:: DATA IN THIS EXERCISE ::
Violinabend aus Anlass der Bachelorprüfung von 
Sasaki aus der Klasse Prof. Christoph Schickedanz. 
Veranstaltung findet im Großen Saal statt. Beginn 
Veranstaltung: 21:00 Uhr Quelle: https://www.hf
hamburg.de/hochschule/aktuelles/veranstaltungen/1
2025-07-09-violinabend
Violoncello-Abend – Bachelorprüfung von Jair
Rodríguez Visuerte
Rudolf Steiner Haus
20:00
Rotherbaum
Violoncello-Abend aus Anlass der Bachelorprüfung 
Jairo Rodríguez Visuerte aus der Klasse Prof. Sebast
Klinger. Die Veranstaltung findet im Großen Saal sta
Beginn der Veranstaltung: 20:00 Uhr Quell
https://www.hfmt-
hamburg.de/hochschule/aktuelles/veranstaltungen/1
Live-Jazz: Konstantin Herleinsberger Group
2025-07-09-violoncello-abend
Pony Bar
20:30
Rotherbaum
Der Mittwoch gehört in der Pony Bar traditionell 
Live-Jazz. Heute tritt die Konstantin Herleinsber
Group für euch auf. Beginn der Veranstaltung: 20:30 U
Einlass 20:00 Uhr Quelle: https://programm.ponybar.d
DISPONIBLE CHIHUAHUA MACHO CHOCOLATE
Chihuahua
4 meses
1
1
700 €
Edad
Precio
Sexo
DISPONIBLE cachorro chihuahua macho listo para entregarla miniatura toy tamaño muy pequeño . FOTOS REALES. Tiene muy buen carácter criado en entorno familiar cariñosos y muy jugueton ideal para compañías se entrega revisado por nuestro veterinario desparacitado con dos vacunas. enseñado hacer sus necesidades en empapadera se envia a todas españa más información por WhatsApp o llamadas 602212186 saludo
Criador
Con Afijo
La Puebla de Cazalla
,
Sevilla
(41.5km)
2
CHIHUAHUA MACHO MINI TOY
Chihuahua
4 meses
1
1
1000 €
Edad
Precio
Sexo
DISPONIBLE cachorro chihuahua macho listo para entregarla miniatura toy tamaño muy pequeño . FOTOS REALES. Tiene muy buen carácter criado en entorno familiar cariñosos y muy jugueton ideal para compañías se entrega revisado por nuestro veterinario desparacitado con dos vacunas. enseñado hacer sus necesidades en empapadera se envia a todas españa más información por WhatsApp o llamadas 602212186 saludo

...

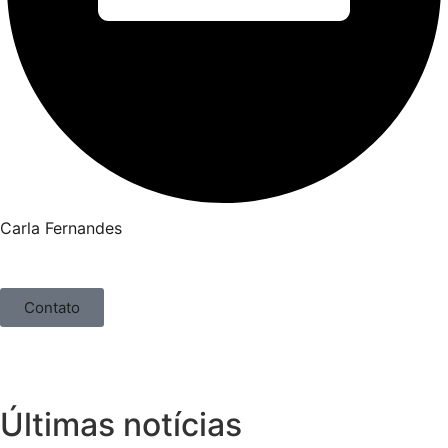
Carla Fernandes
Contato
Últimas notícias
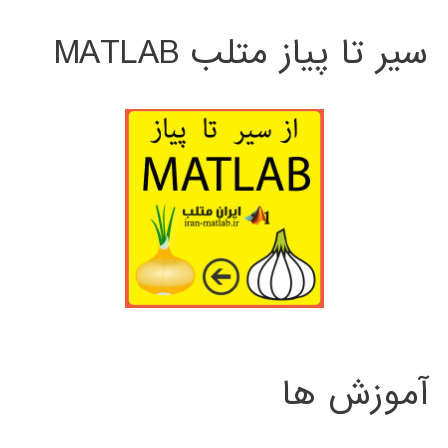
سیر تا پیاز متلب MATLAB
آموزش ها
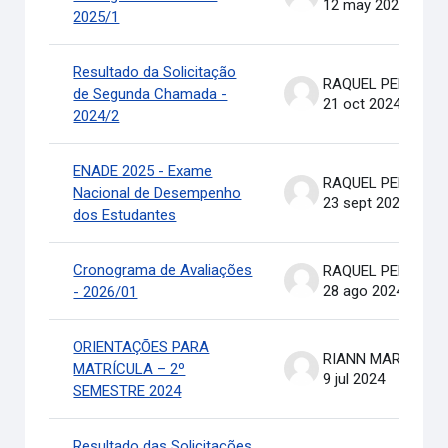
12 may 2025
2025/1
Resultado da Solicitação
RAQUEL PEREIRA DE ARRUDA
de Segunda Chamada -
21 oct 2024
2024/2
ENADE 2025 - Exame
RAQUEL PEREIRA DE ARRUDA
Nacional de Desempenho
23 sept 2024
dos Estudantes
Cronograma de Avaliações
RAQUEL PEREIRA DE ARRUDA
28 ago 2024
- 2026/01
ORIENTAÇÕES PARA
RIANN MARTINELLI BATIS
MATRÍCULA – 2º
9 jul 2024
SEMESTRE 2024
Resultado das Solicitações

:: TO DO ::
Each line above from the one with "Violoncello-Abend aus Anlass" up to and including the one with "Einlass 20:00 Uhr" must be set down exactly, and no line outside that span may appear.

:: ANSWER BOX ::
Violoncello-Abend aus Anlass der Bachelorprüfung 
Jairo Rodríguez Visuerte aus der Klasse Prof. Sebast
Klinger. Die Veranstaltung findet im Großen Saal sta
Beginn der Veranstaltung: 20:00 Uhr Quell
https://www.hfmt-
hamburg.de/hochschule/aktuelles/veranstaltungen/1
Live-Jazz: Konstantin Herleinsberger Group
2025-07-09-violoncello-abend
Pony Bar
20:30
Rotherbaum
Der Mittwoch gehört in der Pony Bar traditionell 
Live-Jazz. Heute tritt die Konstantin Herleinsber
Group für euch auf. Beginn der Veranstaltung: 20:30 U
Einlass 20:00 Uhr Quelle: https://programm.ponybar.d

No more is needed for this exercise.